#### Dataset excerpts:
========
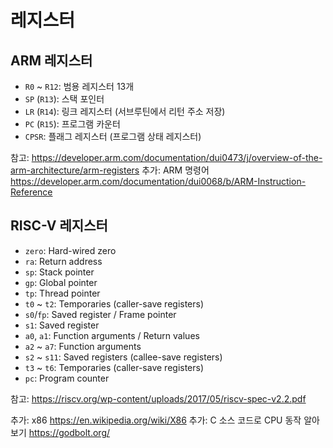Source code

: # 레지스터

## ARM 레지스터

- `R0` ~ `R12`: 범용 레지스터 13개
- `SP` (`R13`): 스택 포인터
- `LR` (`R14`): 링크 레지스터 (서브루틴에서 리턴 주소 저장)
- `PC` (`R15`): 프로그램 카운터
- `CPSR`: 플래그 레지스터 (프로그램 상태 레지스터)

참고: <https://developer.arm.com/documentation/dui0473/j/overview-of-the-arm-architecture/arm-registers>
추가: ARM 명령어 <https://developer.arm.com/documentation/dui0068/b/ARM-Instruction-Reference>

## RISC-V 레지스터

- `zero`: Hard-wired zero
- `ra`: Return address
- `sp`: Stack pointer
- `gp`: Global pointer
- `tp`: Thread pointer
- `t0` ~ `t2`: Temporaries (caller-save registers)
- `s0`/`fp`: Saved register / Frame pointer
- `s1`: Saved register
- `a0`, `a1`: Function arguments / Return values
- `a2` ~ `a7`: Function arguments
- `s2` ~ `s11`: Saved registers (callee-save registers)
- `t3` ~ `t6`: Temporaries (caller-save registers)
- `pc`: Program counter

참고: <https://riscv.org/wp-content/uploads/2017/05/riscv-spec-v2.2.pdf>

추가: x86 <https://en.wikipedia.org/wiki/X86>
추가: C 소스 코드로 CPU 동작 알아보기 <https://godbolt.org/>
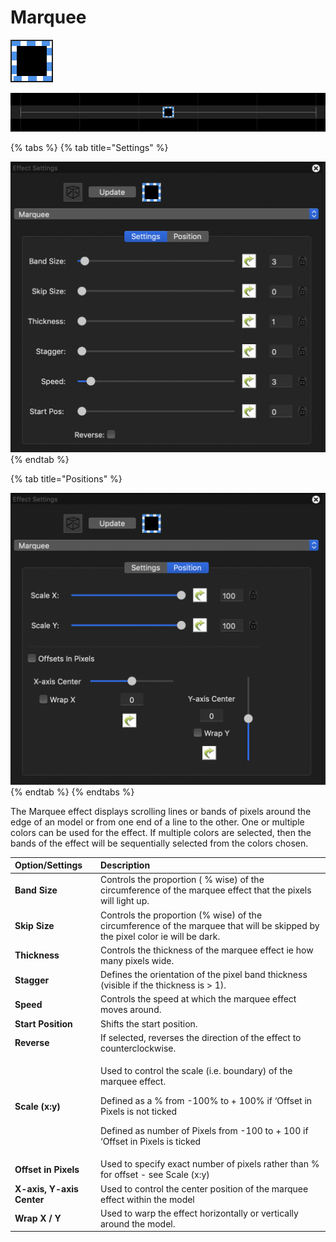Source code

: # Marquee

![Icon](../../.gitbook/assets/image%20%28365%29.png)

![Sequencer Grid](../../.gitbook/assets/image%20%28462%29.png)

{% tabs %}
{% tab title="Settings" %}


![](../../.gitbook/assets/image%20%28561%29.png)
{% endtab %}

{% tab title="Positions" %}


![](../../.gitbook/assets/image%20%28497%29.png)
{% endtab %}
{% endtabs %}

The Marquee effect displays scrolling lines or bands of pixels around the edge of an model or from one end of a line to the other.  One or multiple colors can be used for the effect.  If multiple colors are selected, then the bands of the effect will be sequentially selected from the colors chosen.

<table>
  <thead>
    <tr>
      <th style="text-align:left">Option/Settings</th>
      <th style="text-align:left">Description</th>
    </tr>
  </thead>
  <tbody>
    <tr>
      <td style="text-align:left"><b>Band Size</b>
      </td>
      <td style="text-align:left">Controls the proportion ( % wise) of the circumference of the marquee
        effect that the pixels will light up.</td>
    </tr>
    <tr>
      <td style="text-align:left"><b>Skip Size</b>
      </td>
      <td style="text-align:left">Controls the proportion (% wise) of the circumference of the marquee that
        will be skipped by the pixel color ie will be dark.</td>
    </tr>
    <tr>
      <td style="text-align:left"><b>Thickness</b>
      </td>
      <td style="text-align:left">Controls the thickness of the marquee effect ie how many pixels wide.</td>
    </tr>
    <tr>
      <td style="text-align:left"><b>Stagger</b>
      </td>
      <td style="text-align:left">Defines the orientation of the pixel band thickness (visible if the thickness
        is &gt; 1).</td>
    </tr>
    <tr>
      <td style="text-align:left"><b>Speed</b>
      </td>
      <td style="text-align:left">Controls the speed at which the marquee effect moves around.</td>
    </tr>
    <tr>
      <td style="text-align:left"><b>Start Position</b>
      </td>
      <td style="text-align:left">Shifts the start position.</td>
    </tr>
    <tr>
      <td style="text-align:left"><b>Reverse</b>
      </td>
      <td style="text-align:left">If selected, reverses the direction of the effect to counterclockwise.</td>
    </tr>
    <tr>
      <td style="text-align:left"><b>Scale (x:y)</b>
      </td>
      <td style="text-align:left">
        <p>Used to control the scale (i.e. boundary) of the marquee effect.</p>
        <p>Defined as a % from -100% to + 100% if &#x2018;Offset in Pixels is not
          ticked</p>
        <p>Defined as number of Pixels from -100 to + 100 if &#x2018;Offset in Pixels
          is ticked</p>
      </td>
    </tr>
    <tr>
      <td style="text-align:left"><b>Offset in Pixels</b>
      </td>
      <td style="text-align:left">Used to specify exact number of pixels rather than % for offset - see
        Scale (x:y)</td>
    </tr>
    <tr>
      <td style="text-align:left"><b>X-axis, Y-axis Center</b>
      </td>
      <td style="text-align:left">Used to control the center position of the marquee effect within the model</td>
    </tr>
    <tr>
      <td style="text-align:left"><b>Wrap X / Y</b>
      </td>
      <td style="text-align:left">Used to warp the effect horizontally or vertically around the model.</td>
    </tr>
  </tbody>
</table>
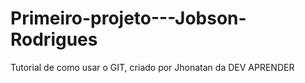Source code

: # Primeiro-projeto---Jobson-Rodrigues
Tutorial de como usar o GIT, criado por Jhonatan da DEV APRENDER
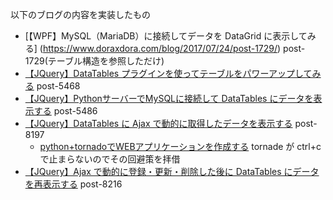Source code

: 以下のブログの内容を実装したもの

- [【WPF】MySQL（MariaDB）に接続してデータを DataGrid に表示してみる] (https://www.doraxdora.com/blog/2017/07/24/post-1729/) post-1729(テーブル構造を参照しただけ)
- [【JQuery】DataTables プラグインを使ってテーブルをパワーアップしてみる](https://www.doraxdora.com/blog/2018/07/27/post-5468/) post-5468
- [【JQuery】PythonサーバーでMySQLに接続して DataTables にデータを表示する](https://www.doraxdora.com/blog/2018/07/29/post-5486/) post-5486
- [【JQuery】DataTables に Ajax で動的に取得したデータを表示する](https://www.doraxdora.com/blog/2019/04/13/post-8197/) post-8197
    - [python+tornadoでWEBアプリケーションを作成する](https://qiita.com/t-iguchi/items/dbcea2f6bdea68cd0b80)  tornade が ctrl+c で止まらないのでその回避策を拝借
- [【JQuery】Ajax で動的に登録・更新・削除した後に DataTables にデータを再表示する](https://www.doraxdora.com/blog/2019/04/14/post-8216/) post-8216
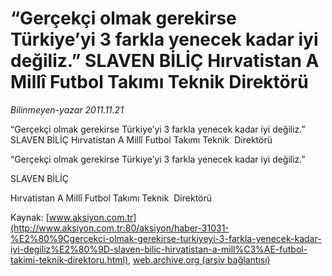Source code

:# “Gerçekçi olmak gerekirse Türkiye’yi 3 farkla yenecek kadar iyi değiliz.” SLAVEN BİLİÇ Hırvatistan A Millî Futbol Takımı Teknik Direktörü

*Bilinmeyen-yazar 2011.11.21*

<font class="agenda2NewsSpot">
 “Gerçekçi olmak gerekirse Türkiye’yi 3 farkla yenecek kadar iyi değiliz.”
SLAVEN BİLİÇ
Hırvatistan A Millî Futbol Takımı Teknik  Direktörü
</font>
<font class="newsDetail">
 <p>
  “Gerçekçi olmak gerekirse Türkiye’yi 3 farkla yenecek kadar iyi değiliz.”
 </p>
 <p>
  SLAVEN BİLİÇ
 </p>
 <p>
  Hırvatistan A Millî Futbol Takımı Teknik  Direktörü
 </p>
</font>

Kaynak: [www.aksiyon.com.tr](http://www.aksiyon.com.tr:80/aksiyon/haber-31031-%E2%80%9Cgercekci-olmak-gerekirse-turkiyeyi-3-farkla-yenecek-kadar-iyi-degiliz%E2%80%9D-slaven-bilic-hirvatistan-a-mill%C3%AE-futbol-takimi-teknik-direktoru.html), [web.archive.org (arşiv bağlantısı)](http://web.archive.org/web/20111228022821/http://www.aksiyon.com.tr:80/aksiyon/haber-31031-%E2%80%9Cgercekci-olmak-gerekirse-turkiyeyi-3-farkla-yenecek-kadar-iyi-degiliz%E2%80%9D-slaven-bilic-hirvatistan-a-mill%C3%AE-futbol-takimi-teknik-direktoru.html)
========
#### WHAT THE TASK REQUIRES:
Could you return all lines from the data above that contain the string "Gerçekçi"?

#### EXERCISE RESPONSE:
:# “Gerçekçi olmak gerekirse Türkiye’yi 3 farkla yenecek kadar iyi değiliz.” SLAVEN BİLİÇ Hırvatistan A Millî Futbol Takımı Teknik Direktörü
 “Gerçekçi olmak gerekirse Türkiye’yi 3 farkla yenecek kadar iyi değiliz.”
  “Gerçekçi olmak gerekirse Türkiye’yi 3 farkla yenecek kadar iyi değiliz.”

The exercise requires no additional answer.